There is a certain beauty in free savagery, and just as many creature comforts to be had in structure and order.
Ming Hua was then relocated to America to further his studies overseas – it had always been a dream of his foster parents – and he has been under the homestay programme with a Mrs Rochester and her sallow husband. He took up the second name Noah after his first day in school when the teachers who tried to introduce him to the class butchered his Chinese name horribly, and he figured Ming Hua in America could be more of a nickname to the people who could pronounce it.

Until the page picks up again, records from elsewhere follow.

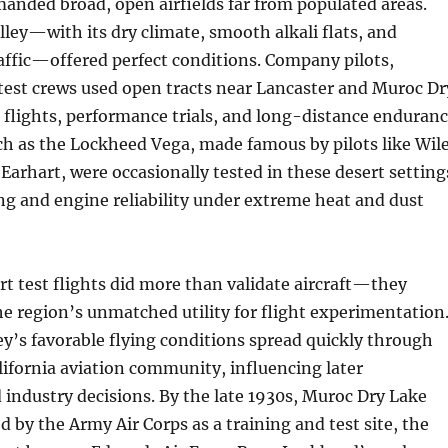
anded broad, open airfields far from populated areas.
ley—with its dry climate, smooth alkali flats, and
raffic—offered perfect conditions. Company pilots,
test crews used open tracts near Lancaster and Muroc Dr
 flights, performance trials, and long-distance enduran
uch as the Lockheed Vega, made famous by pilots like Wil
Earhart, were occasionally tested in these desert setting
ng and engine reliability under extreme heat and dust
rt test flights did more than validate aircraft—they
 region’s unmatched utility for flight experimentation
ey’s favorable flying conditions spread quickly through
ifornia aviation community, influencing later
industry decisions. By the late 1930s, Muroc Dry Lake
 by the Army Air Corps as a training and test site, the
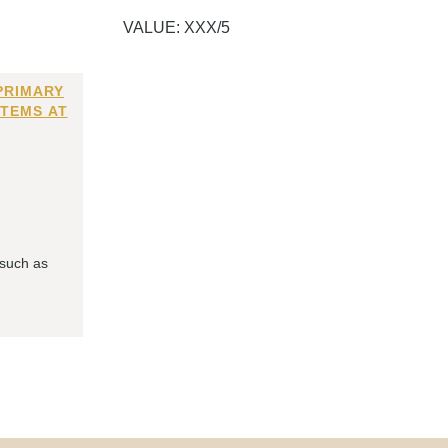
VALUE: XXX/5
PRIMARY
ITEMS AT
 such as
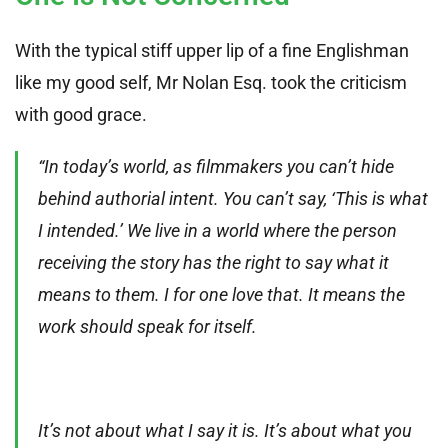
With the typical stiff upper lip of a fine Englishman
like my good self, Mr Nolan Esq. took the criticism
with good grace.
“In today’s world, as filmmakers you can’t hide
behind authorial intent. You can’t say, ‘This is what
I intended.’ We live in a world where the person
receiving the story has the right to say what it
means to them. I for one love that. It means the
work should speak for itself.
It’s not about what I say it is. It’s about what you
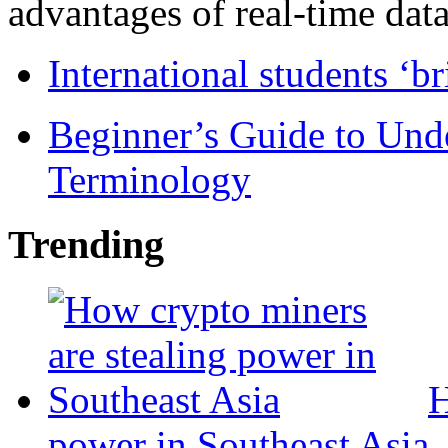
advantages of real-time data 
International students ‘b
Beginner’s Guide to Und
Terminology
Trending
H
power in Southeast Asia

When the disappearing occurred, and the Rochesters disappeared from their home, Noah relived the freedom for but a second, before the mass disorderly chaos of the kids who had remained turned him off it. He liked his share of destruction, to be sure, but the scale at which it was being taken to was downright ridiculous. Despite his distaste, Noah began to align with the Coates rather than the Townies. He would follow his own rules; they could go about breaking someone else’s. But he feels irked by the Townie-Coate system, seeing as he doesn’t feel cemented in either. Noah thinks of himself more as a straggler, a bird to perch on the fence who could be swayed to either side at a turn of the wind. He’s not big on swearing allegiance so early in the war, and could easily be persuaded to defect to another side without much compunction.